Give as a numbered list the lines from the start of the rows through the line holding "text Bayes’ Rule", inclusive, leaving out blank lines.

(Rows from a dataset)
● ● ● ● ● ● ●
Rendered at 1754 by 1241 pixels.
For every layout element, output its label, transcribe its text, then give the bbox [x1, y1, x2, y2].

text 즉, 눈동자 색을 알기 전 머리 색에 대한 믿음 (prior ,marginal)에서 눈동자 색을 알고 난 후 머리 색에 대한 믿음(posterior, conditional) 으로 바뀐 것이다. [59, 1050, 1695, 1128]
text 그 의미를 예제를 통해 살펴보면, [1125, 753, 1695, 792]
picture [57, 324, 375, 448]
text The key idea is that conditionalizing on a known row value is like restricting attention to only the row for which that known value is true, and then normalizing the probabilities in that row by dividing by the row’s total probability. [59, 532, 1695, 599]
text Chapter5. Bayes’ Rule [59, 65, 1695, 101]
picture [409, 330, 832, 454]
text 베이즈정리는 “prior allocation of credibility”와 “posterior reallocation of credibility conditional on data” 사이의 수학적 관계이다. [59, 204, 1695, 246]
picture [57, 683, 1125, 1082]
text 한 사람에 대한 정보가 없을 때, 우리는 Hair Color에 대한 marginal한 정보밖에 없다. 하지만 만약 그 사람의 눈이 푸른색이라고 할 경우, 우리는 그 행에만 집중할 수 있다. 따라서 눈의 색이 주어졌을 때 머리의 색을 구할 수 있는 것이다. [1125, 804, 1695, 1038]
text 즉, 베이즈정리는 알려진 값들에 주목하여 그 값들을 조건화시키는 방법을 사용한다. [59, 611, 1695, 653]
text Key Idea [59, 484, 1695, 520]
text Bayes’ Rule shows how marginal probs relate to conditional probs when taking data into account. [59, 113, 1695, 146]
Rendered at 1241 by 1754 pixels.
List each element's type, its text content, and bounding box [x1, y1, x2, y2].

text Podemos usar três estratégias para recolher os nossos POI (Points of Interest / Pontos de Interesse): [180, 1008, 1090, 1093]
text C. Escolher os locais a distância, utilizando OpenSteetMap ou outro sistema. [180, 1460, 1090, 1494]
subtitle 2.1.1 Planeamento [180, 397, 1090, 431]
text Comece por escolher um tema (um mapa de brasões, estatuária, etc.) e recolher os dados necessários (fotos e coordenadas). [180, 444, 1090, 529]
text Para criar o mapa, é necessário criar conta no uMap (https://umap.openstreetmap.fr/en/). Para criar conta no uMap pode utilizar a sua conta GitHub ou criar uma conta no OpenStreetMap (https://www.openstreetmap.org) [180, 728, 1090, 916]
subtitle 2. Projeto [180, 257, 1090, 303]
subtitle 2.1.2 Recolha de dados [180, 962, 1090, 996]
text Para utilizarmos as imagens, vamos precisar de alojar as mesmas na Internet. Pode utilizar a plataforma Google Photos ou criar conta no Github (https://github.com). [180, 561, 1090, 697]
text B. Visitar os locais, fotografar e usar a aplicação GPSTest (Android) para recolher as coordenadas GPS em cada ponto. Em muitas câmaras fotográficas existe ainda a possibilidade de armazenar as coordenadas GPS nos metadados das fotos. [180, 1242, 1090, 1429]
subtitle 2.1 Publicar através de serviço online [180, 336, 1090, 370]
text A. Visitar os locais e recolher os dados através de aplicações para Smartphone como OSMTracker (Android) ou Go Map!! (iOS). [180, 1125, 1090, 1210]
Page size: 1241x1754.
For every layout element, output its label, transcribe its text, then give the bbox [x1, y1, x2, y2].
● ● ● ● ● ● ●
Task solution:
1. Rendered at 1754 by 1241 pixels.
2. For every layout element, output its label, transcribe its text, then give the bbox [x1, y1, x2, y2].
3. text 즉, 눈동자 색을 알기 전 머리 색에 대한 믿음 (prior ,marginal)에서 눈동자 색을 알고 난 후 머리 색에 대한 믿음(posterior, conditional) 으로 바뀐 것이다. [59, 1050, 1695, 1128]
4. text 그 의미를 예제를 통해 살펴보면, [1125, 753, 1695, 792]
5. picture [57, 324, 375, 448]
6. text The key idea is that conditionalizing on a known row value is like restricting attention to only the row for which that known value is true, and then normalizing the probabilities in that row by dividing by the row’s total probability. [59, 532, 1695, 599]
7. text Chapter5. Bayes’ Rule [59, 65, 1695, 101]
8. picture [409, 330, 832, 454]
9. text 베이즈정리는 “prior allocation of credibility”와 “posterior reallocation of credibility conditional on data” 사이의 수학적 관계이다. [59, 204, 1695, 246]
10. picture [57, 683, 1125, 1082]
11. text 한 사람에 대한 정보가 없을 때, 우리는 Hair Color에 대한 marginal한 정보밖에 없다. 하지만 만약 그 사람의 눈이 푸른색이라고 할 경우, 우리는 그 행에만 집중할 수 있다. 따라서 눈의 색이 주어졌을 때 머리의 색을 구할 수 있는 것이다. [1125, 804, 1695, 1038]
12. text 즉, 베이즈정리는 알려진 값들에 주목하여 그 값들을 조건화시키는 방법을 사용한다. [59, 611, 1695, 653]
13. text Key Idea [59, 484, 1695, 520]
14. text Bayes’ Rule shows how marginal probs relate to conditional probs when taking data into account. [59, 113, 1695, 146]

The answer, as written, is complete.